La Belle et la Meute, de Kaouther Ben Hania. © Mahdi CHAKER

L’intimidation est inefficace, elle provoque au contraire un sursaut des peuples

La dernière édition des Journées cinématographiques de Carthage s’est ouverte en novembre dernier peu de temps après un attentat-suicide. Pensez-vous que la menace terroriste puisse peser sur les événements culturels ?

Je me souviens de l’édition de 2015. Je faisais partie du jury et nous sortions de l’hôtel Africa, à Tunis, pour nous rendre à une projection… quand soudain nous avons entendu une explosion, et aussitôt un brouhaha. On nous a expliqué qu’à 200 mètres il y avait eu un attentat contre un car de gendarmes. Il n’y a pas eu de panique… et moi la Palestinienne, qui ai passé une partie de ma vie accompagnée par le bruit des bombes, j’ai été impressionnée par le calme des Tunisiens. Nous nous sommes tout de même rendus dans la salle de cinéma où la projection s’est changée en meeting, sur fond de slogans contre le terrorisme : « Nous ne nous laisserons pas effrayer ! »

J’étais debout, j’applaudissais ! Je repense à ce qu’observait Jean Genet après le massacre du camp de Chatila : quand ils se révoltent, des hommes brisés redeviennent beaux, retrouvent leur dignité, ils ne peuvent plus être humiliés. Une heure après cet attentat, alors que les corps des gendarmes n’avaient pas encore été retirés du car, le festival reprenait son cours. L’intimidation est inefficace, elle provoque au contraire un sursaut des peuples.

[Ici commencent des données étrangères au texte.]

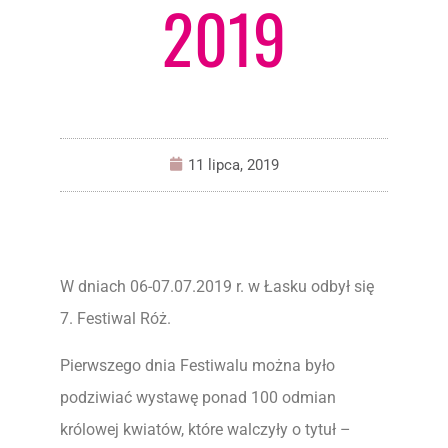
2019
11 lipca, 2019
W dniach 06-07.07.2019 r. w Łasku odbył się
7. Festiwal Róż.
Pierwszego dnia Festiwalu można było
podziwiać wystawę ponad 100 odmian
królowej kwiatów, które walczyły o tytuł –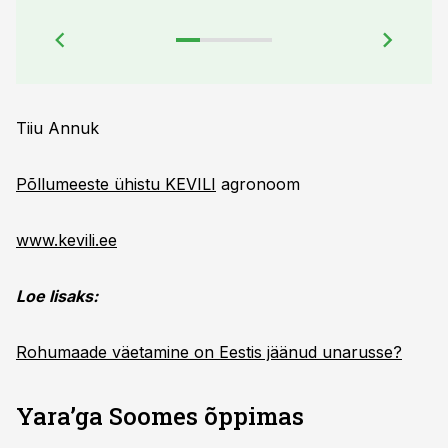
Tiiu Annuk
Põllumeeste ühistu KEVILI
agronoom
www.kevili.ee
Loe lisaks:
Rohumaade väetamine on Eestis jäänud unarusse?
Yara’ga Soomes õppimas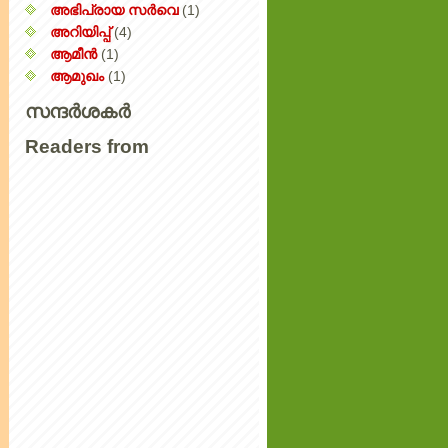
അഭിപ്രായ സര്‍‌വെ
(1)
അറിയിപ്പ്‌
(4)
ആമീൻ
(1)
ആമുഖം
(1)
സന്ദർശകർ
Readers from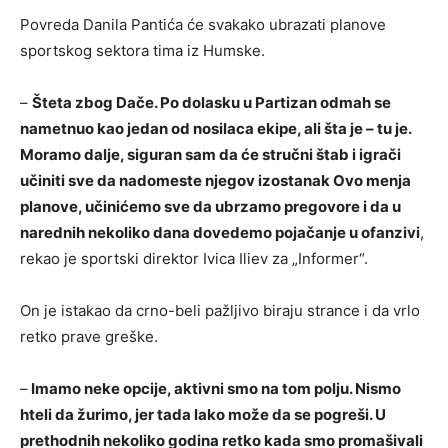
Povreda Danila Pantića će svakako ubrazati planove
sportskog sektora tima iz Humske.
–
Šteta zbog Dače. Po dolasku u Partizan odmah se
nametnuo kao jedan od nosilaca ekipe, ali šta je – tu je.
Moramo dalje, siguran sam da će stručni štab i igrači
učiniti sve da nadomeste njegov izostanak Ovo menja
planove, učinićemo sve da ubrzamo pregovore i da u
narednih nekoliko dana dovedemo pojačanje u ofanzivi
,
rekao je sportski direktor Ivica Iliev za „Informer“.
On je istakao da crno-beli pažljivo biraju strance i da vrlo
retko prave greške.
–
Imamo neke opcije, aktivni smo na tom polju. Nismo
hteli da žurimo, jer tada lako može da se pogreši. U
prethodnih nekoliko godina retko kada smo promašivali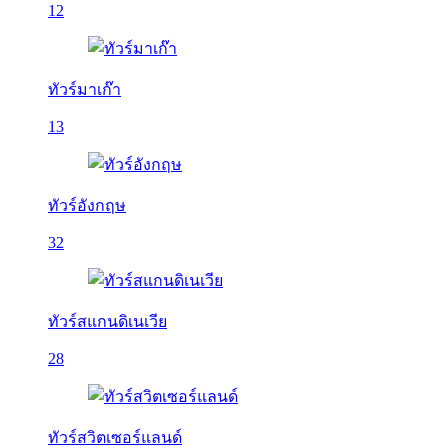
12
ทัวร์มาเก๊า
13
ทัวร์อังกฤษ
32
ทัวร์สแกนดิเนเวีย
28
ทัวร์สวิตเซอร์แลนด์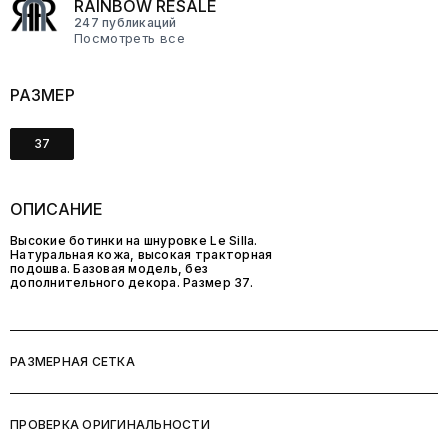
RAINBOW RESALE
247 публикаций
Посмотреть все
РАЗМЕР
37
ОПИСАНИЕ
Высокие ботинки на шнуровке Le Silla.
Натуральная кожа, высокая тракторная
подошва. Базовая модель, без
дополнительного декора. Размер 37.
РАЗМЕРНАЯ СЕТКА
ПРОВЕРКА ОРИГИНАЛЬНОСТИ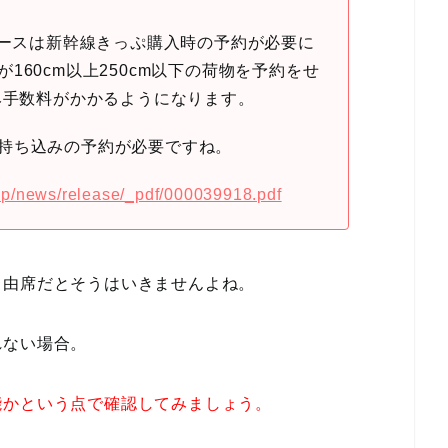
ペースは新幹線きっぷ購入時の予約が必要に
160cm以上250cm以下の荷物を予約をせ
み手数料がかかるようになります。
持ち込みの予約が必要ですね。
co.jp/news/release/_pdf/000039918.pdf
自由席だとそうはいきませんよね。
れない場合。
能かという点で確認してみましょう。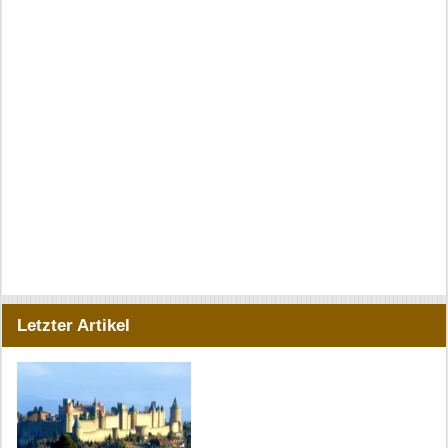
Letzter Artikel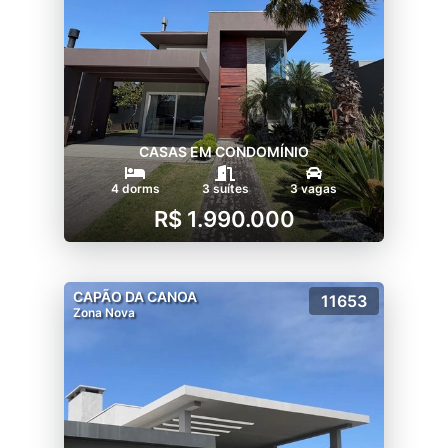
CASAS EM CONDOMÍNIO
4 dorms
3 suítes
3 vagas
R$ 1.990.000
CAPÃO DA CANOA
11653
Zona Nova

Au Panorama, une effervescence tunisienne

Les films du Maghreb et du Moyen-Orient ne bénéficient toujours pas de l’exposition qu’ils méritent. Le festival Panorama, du 2 au 20 avril, en Seine-Saint-Denis et à Paris, vient réparer cette injustice en proposant pas moins de neuf premières françaises, dont celle d’À l’aube de nos rêves, d’Emna Mrabet, un voyage dans la Tunisie post- révolutionnaire aux côtés d’une jeunesse pleine d’espoirs, et, déjà, de désillusions. Après le Liban, le focus de cette année met en effet la Tunisie à l’honneur. Huit ans après la révolution de jasmin, une dizaine de longs-métrages sont en moyenne tournés chaque année dans le pays.